[RECORDS FOR THIS EXERCISE]

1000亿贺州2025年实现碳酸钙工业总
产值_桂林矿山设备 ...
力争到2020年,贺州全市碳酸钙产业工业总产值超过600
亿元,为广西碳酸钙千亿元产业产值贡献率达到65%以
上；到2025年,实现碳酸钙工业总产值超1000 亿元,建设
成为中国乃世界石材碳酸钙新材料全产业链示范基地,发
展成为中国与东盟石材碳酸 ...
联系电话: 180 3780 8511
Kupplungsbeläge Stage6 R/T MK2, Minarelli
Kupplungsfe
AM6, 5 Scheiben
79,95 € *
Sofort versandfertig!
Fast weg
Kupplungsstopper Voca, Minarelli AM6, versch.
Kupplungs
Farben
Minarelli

[/RECORDS FOR THIS EXERCISE]

| WORK TO BE COMPLETED |
Line by line, reproduce the data exactly as given.

| TASK ANSWER |
1000亿贺州2025年实现碳酸钙工业总
产值_桂林矿山设备 ...
力争到2020年,贺州全市碳酸钙产业工业总产值超过600
亿元,为广西碳酸钙千亿元产业产值贡献率达到65%以
上；到2025年,实现碳酸钙工业总产值超1000 亿元,建设
成为中国乃世界石材碳酸钙新材料全产业链示范基地,发
展成为中国与东盟石材碳酸 ...
联系电话: 180 3780 8511
Kupplungsbeläge Stage6 R/T MK2, Minarelli
Kupplungsfe
AM6, 5 Scheiben
79,95 € *
Sofort versandfertig!
Fast weg
Kupplungsstopper Voca, Minarelli AM6, versch.
Kupplungs
Farben
Minarelli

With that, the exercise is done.